Bringing jobs to the U.S.
Trump also focused on the need to create jobs and manufacture drugs in the United States.
Amgen, Novartis, Johnson & Johnson and the lobbying organization, PhRMA, were also present at the meeting — and emphasized their commitment to American manufacturing and jobs.
After Joseph Jimenez, chief executive of the Swiss pharma giant, Novartis, said that his company employed about 20,000 people in the U.S., Trump asked him if he planned to expand — then interjected that he meant within the United States.
“The rest I'm not too interested in,” Trump said.
Jimenez said that tax reform would be a “massive help” and Trump replied, “We'll get it.”
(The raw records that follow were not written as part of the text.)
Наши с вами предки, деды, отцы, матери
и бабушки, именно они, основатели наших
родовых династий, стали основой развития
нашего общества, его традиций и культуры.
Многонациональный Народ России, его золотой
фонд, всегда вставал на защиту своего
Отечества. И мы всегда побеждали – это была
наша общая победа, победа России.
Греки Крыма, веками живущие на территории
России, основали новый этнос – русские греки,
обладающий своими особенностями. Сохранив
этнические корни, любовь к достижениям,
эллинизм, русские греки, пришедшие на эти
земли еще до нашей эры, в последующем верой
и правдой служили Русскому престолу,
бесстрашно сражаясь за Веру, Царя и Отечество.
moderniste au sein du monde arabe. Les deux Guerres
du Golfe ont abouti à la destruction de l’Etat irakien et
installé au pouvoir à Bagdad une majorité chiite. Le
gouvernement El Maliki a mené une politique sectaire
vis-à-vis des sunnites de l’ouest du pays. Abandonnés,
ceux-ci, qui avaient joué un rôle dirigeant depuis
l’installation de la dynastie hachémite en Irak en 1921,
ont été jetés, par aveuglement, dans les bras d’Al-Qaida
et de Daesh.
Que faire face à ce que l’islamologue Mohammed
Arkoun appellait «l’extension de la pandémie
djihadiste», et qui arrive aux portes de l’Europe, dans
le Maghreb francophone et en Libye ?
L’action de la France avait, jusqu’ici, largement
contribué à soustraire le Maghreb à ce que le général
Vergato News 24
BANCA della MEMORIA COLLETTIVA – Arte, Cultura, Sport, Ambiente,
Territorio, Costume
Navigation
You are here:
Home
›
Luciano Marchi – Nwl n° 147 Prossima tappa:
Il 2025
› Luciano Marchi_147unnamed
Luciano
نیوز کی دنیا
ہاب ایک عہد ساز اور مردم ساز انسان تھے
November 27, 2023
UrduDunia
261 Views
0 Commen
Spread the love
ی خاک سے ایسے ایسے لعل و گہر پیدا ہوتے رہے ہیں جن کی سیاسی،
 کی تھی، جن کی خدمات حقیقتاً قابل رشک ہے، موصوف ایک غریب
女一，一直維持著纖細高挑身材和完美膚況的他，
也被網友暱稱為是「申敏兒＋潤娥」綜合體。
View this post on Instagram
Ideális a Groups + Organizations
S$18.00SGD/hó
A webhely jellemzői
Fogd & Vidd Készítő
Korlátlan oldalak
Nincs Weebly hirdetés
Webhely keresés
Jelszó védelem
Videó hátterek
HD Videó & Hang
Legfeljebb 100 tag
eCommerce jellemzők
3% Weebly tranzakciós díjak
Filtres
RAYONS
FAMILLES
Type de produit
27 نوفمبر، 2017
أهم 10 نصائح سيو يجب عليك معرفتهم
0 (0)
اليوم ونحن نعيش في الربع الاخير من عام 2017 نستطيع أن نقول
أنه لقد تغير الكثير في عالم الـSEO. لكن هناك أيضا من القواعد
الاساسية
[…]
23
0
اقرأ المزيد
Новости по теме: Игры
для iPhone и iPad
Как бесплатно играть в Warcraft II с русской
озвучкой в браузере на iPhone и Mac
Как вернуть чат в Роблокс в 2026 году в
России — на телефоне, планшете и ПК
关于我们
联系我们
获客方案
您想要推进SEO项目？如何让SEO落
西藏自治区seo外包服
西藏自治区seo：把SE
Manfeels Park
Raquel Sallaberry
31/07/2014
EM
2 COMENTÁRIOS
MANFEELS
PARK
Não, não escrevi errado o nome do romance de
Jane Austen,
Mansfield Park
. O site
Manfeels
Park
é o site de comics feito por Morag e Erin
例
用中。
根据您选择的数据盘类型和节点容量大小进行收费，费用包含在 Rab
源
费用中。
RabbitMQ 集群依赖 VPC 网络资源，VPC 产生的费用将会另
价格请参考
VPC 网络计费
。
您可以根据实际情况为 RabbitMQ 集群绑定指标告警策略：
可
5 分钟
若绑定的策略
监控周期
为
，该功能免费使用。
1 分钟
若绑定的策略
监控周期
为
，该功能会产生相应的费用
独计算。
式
According to the Department of Commerce, most pharmaceuticals consumed in the United States are made here; only about a quarter of drugs are imported, or about $86 billion in 2015. The top five sources of imports are Ireland, Germany, Switzerland, Israel and India. The industry also exported $47 billion in pharmaceutical products in 2015.
Ireland has become a favorable location for pharmaceutical companies in part because of its low corporate tax rate. Company leaders have said that changes to the high corporate tax rate could make the United States a more favorable location for manufacturing or expansion.
Juliet Eilperin and Laurie McGinley contributed to this report.